▶ _INSTRUCTIONS TO FOLLOW_
Would you return the records below character for character, without any images?

Hardware design source data:

+ + + + +

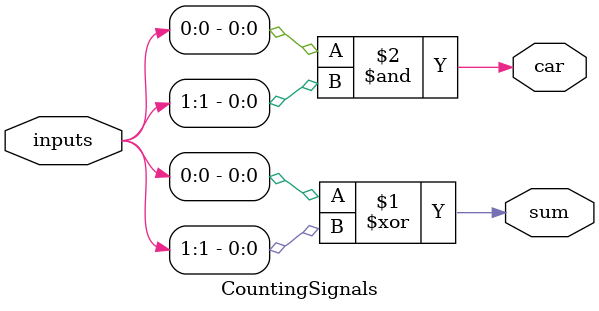
<source format=sv>

module CountingSignals (
  input logic [2:0] inputs, output sum, car
);

    assign sum = inputs[0] ^ inputs[1];
    assign car = inputs[0] & inputs[1];
endmodule

</source>
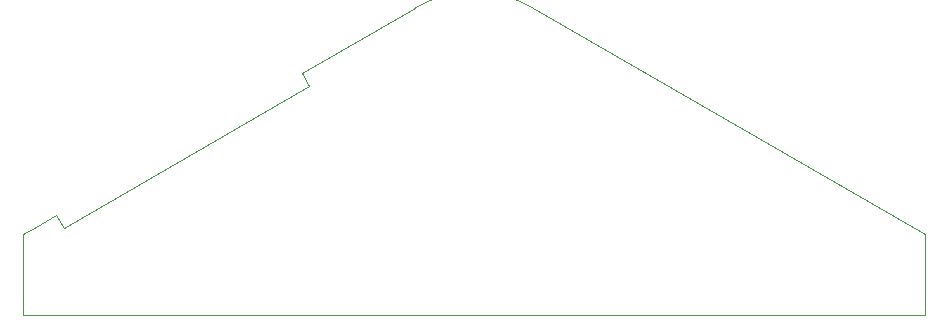
<source format=gm1>
G04 #@! TF.GenerationSoftware,KiCad,Pcbnew,(6.0.2)*
G04 #@! TF.CreationDate,2022-06-23T15:06:55+02:00*
G04 #@! TF.ProjectId,cup_connect,6375705f-636f-46e6-9e65-63742e6b6963,rev?*
G04 #@! TF.SameCoordinates,Original*
G04 #@! TF.FileFunction,Profile,NP*
%FSLAX46Y46*%
G04 Gerber Fmt 4.6, Leading zero omitted, Abs format (unit mm)*
G04 Created by KiCad (PCBNEW (6.0.2)) date 2022-06-23 15:06:55*
%MOMM*%
%LPD*%
G01*
G04 APERTURE LIST*
G04 #@! TA.AperFunction,Profile*
%ADD10C,0.100000*%
G04 #@! TD*
G04 APERTURE END LIST*
D10*
X5001407Y-2887563D02*
G75*
G03*
X-4986407Y-2878903I-5001396J-8632491D01*
G01*
X38176200Y-28849999D02*
X38176200Y-28849999D01*
X-38173723Y-22039608D02*
X-37084755Y-21410892D01*
X-13967528Y-9507532D02*
X-14592529Y-8425000D01*
X38176200Y-28850000D02*
X-38176391Y-28847028D01*
X-37084755Y-21410892D02*
X-35377138Y-20424999D01*
X5001407Y-2887563D02*
X38178868Y-22042579D01*
X-14592529Y-8425000D02*
X-4986407Y-2878903D01*
X-38173723Y-22039608D02*
X-38176391Y-28847028D01*
X-35377138Y-20424999D02*
X-34752139Y-21507532D01*
X-34752138Y-21507532D02*
X-13967529Y-9507532D01*
X38178868Y-22042579D02*
X38176200Y-28850000D01*
M02*

</source>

+ + + + +

▶ _YOUR RESPONSE_
<source format=sv>

module CountingSignals (
  input logic [2:0] inputs, output sum, car
);

    assign sum = inputs[0] ^ inputs[1];
    assign car = inputs[0] & inputs[1];
endmodule

</source>
<source format=gm1>
G04 #@! TF.GenerationSoftware,KiCad,Pcbnew,(6.0.2)*
G04 #@! TF.CreationDate,2022-06-23T15:06:55+02:00*
G04 #@! TF.ProjectId,cup_connect,6375705f-636f-46e6-9e65-63742e6b6963,rev?*
G04 #@! TF.SameCoordinates,Original*
G04 #@! TF.FileFunction,Profile,NP*
%FSLAX46Y46*%
G04 Gerber Fmt 4.6, Leading zero omitted, Abs format (unit mm)*
G04 Created by KiCad (PCBNEW (6.0.2)) date 2022-06-23 15:06:55*
%MOMM*%
%LPD*%
G01*
G04 APERTURE LIST*
G04 #@! TA.AperFunction,Profile*
%ADD10C,0.100000*%
G04 #@! TD*
G04 APERTURE END LIST*
D10*
X5001407Y-2887563D02*
G75*
G03*
X-4986407Y-2878903I-5001396J-8632491D01*
G01*
X38176200Y-28849999D02*
X38176200Y-28849999D01*
X-38173723Y-22039608D02*
X-37084755Y-21410892D01*
X-13967528Y-9507532D02*
X-14592529Y-8425000D01*
X38176200Y-28850000D02*
X-38176391Y-28847028D01*
X-37084755Y-21410892D02*
X-35377138Y-20424999D01*
X5001407Y-2887563D02*
X38178868Y-22042579D01*
X-14592529Y-8425000D02*
X-4986407Y-2878903D01*
X-38173723Y-22039608D02*
X-38176391Y-28847028D01*
X-35377138Y-20424999D02*
X-34752139Y-21507532D01*
X-34752138Y-21507532D02*
X-13967529Y-9507532D01*
X38178868Y-22042579D02*
X38176200Y-28850000D01*
M02*

</source>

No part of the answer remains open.